Le quotidien au sein de la zone à défendre est décrit par Camille comme « très riche »: décision collective, activités manuelles, organisation du mouvement d’opposition et organisation de la ZAD sont au programme. Pour une partie des « zaddistes », qui pratiquent l’autosuffisance, la question des revenus ne se pose pas, ils produisent pour subvenir à leurs besoins. Pour l’électricité ils utilisent les énergies renouvelables comme les panneaux solaires. Camille et les autres occupants vivent selon certains principes, ils ne défendent pas seulement des terres mais aussi la construction d’un nouveau monde. Et justement ce monde est avant tout un territoire partagé entre différentes composantes: des associations, des agriculteurs, des militants, des anarchistes et un collectif de paysans… Des individus issus d’univers variés et qui parfois se sont confrontés, voilà ce que décrit la jeune messine. C’est avec le temps que toutes ces organisations ont réussi à s’entendre et aujourd’hui ils ont « une demande forte d’autonomie politique », toutes les décisions sont discutées en assemblée générale, elles ne concernent pas seulement les occupants mais aussi tout le mouvement d’opposition à l’aéroport.

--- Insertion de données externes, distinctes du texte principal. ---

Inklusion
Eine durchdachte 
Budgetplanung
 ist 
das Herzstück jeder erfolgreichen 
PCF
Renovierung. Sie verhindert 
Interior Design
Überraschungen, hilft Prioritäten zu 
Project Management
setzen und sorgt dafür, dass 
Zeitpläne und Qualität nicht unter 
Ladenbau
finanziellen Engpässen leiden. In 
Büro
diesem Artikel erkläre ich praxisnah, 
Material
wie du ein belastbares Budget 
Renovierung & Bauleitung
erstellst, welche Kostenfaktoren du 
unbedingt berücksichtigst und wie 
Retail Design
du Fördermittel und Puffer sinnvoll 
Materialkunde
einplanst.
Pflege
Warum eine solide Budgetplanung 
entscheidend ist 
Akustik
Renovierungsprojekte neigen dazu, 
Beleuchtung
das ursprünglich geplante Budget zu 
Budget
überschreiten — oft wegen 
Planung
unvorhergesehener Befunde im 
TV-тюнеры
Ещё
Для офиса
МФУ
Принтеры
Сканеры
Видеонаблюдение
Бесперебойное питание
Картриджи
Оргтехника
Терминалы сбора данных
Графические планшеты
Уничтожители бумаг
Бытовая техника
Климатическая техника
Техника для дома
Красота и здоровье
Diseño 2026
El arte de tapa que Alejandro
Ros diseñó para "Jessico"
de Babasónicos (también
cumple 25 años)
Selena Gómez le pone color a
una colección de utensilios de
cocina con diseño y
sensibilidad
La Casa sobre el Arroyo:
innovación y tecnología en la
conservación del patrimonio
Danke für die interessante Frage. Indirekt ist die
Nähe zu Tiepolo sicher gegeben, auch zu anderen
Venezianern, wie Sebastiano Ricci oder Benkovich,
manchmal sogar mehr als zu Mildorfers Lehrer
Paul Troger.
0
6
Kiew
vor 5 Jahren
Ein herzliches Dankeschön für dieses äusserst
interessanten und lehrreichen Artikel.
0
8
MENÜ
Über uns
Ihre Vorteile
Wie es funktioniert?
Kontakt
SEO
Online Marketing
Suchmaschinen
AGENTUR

Un avenir incertain pour Camille et les autres occupants
C’est encore une question d’autonomie. Après l’annonce de l’abandon de l’aéroport Notre-Dame-des-Landes, Camille se réjouit mais estime que seul « la moitié du chemin » est parcouru. La question centrale c’est évidemment la gestion des terres qui conditionne le devenir des occupants de la ZAD. Aujourd’hui les opposants réclament que les terres soient gérées par une « entité commune issue du mouvement anti-aéroport ». C’est le début d’une nouvelle période de négociation pour les occupants qui souhaitent désormais défendre leur projet de vie sur ce territoire. Pour l’instant ils ne sont pas menacés d’expulsion en raison de la trêve hivernale qui s’achèvera le 31 mars 2018. Le Premier Ministre, Edouard Phillipe, déclarait le 17 janvier 2018, « les terres resteront agricoles », cependant l’Etat souhaite mettre fin « à la zone de non droit qui prospère sur cette zone depuis 10 ans ». Le gouvernement différencie les agriculteurs expropriés, qui pourront retrouver leurs terres, et les autres occupants, qui doivent quitter le territoire. La première étape c’est le dégagement des trois routes sur la zone. De leur côté, les occupants militent pour le gel des terres et la reconnaissance des projets socioculturels qui se sont construits au sein de la ZAD.
Même si le projet d’aéroport est enterré, le débat public sur l’avenir de cette zone et de ses occupants n’est pas terminé. Camille et les autres « zaddistes » se battent désormais pour conserver les terres et « les amitiés, les amours, les familles » qui se sont crées à Notre-Dame-des-Landes.